As he turned to me once again, smile on his face, and asked me for a dance- - -

I shook my head no.

With a small smile on my face and a quiet laugh escaping me, I shook my head no.

They both looked oddly at me.


"You don't really want to spend your life dancing with me, having me hold *you* back," I whisper into his ear, slowly releasing him and taking a few steps away. "I want to let you go. . ."

I want to let it all go. . .

My anger and my sadness. . .

The drugs and the beer. . .

My need for Inu-Yasha.

I stop next to my CD player, tapping the play button once again. I flash him a watery grin at his confused look.


"I think you have a question for Kagome. . . ?" I whisper, hands clasping behind my back as I take a deep breath, holding back my tears.

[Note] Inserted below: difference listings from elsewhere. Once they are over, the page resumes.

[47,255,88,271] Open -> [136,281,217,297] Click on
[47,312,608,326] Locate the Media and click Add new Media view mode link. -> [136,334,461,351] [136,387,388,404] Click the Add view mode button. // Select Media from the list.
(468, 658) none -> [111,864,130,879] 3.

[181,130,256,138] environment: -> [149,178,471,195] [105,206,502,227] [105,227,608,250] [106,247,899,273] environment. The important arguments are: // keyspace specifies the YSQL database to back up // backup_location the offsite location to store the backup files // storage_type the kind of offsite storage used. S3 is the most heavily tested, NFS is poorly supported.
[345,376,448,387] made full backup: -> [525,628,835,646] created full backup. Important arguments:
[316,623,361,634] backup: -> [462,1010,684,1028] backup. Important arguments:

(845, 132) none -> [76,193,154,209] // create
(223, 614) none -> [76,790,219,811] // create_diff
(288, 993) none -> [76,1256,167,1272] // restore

He shoots me a beam- a beam full of more happiness than I ever could have given him- as he kneels by the edge of the stage: reaching a hand out to Kagome. "May I have this dance. . . ?"

She glances at me from the corner of her eye, as if silently asking for permission. I simply bow my head.

By the time I lift my face again, they're already gliding across the stage, drinking in the soft blue lights as the music flows through their veins- Inu-Yasha whispering something in Kagome's ear as she blushes and buries her face in his shoulder.

And as I watch them, for the first time I truly feel something- something deep inside me. A love for myself that I've never felt before. And I know- I will dance again.

I may always love Inu-Yasha.

But because of that I can let him go- I can let him love, too.

And as he winks at me from over Kagome's shoulder, a brotherly gesture that I find myself savoring, I know that all he told me earlier is true.

I know that he'll always save the last dance for me.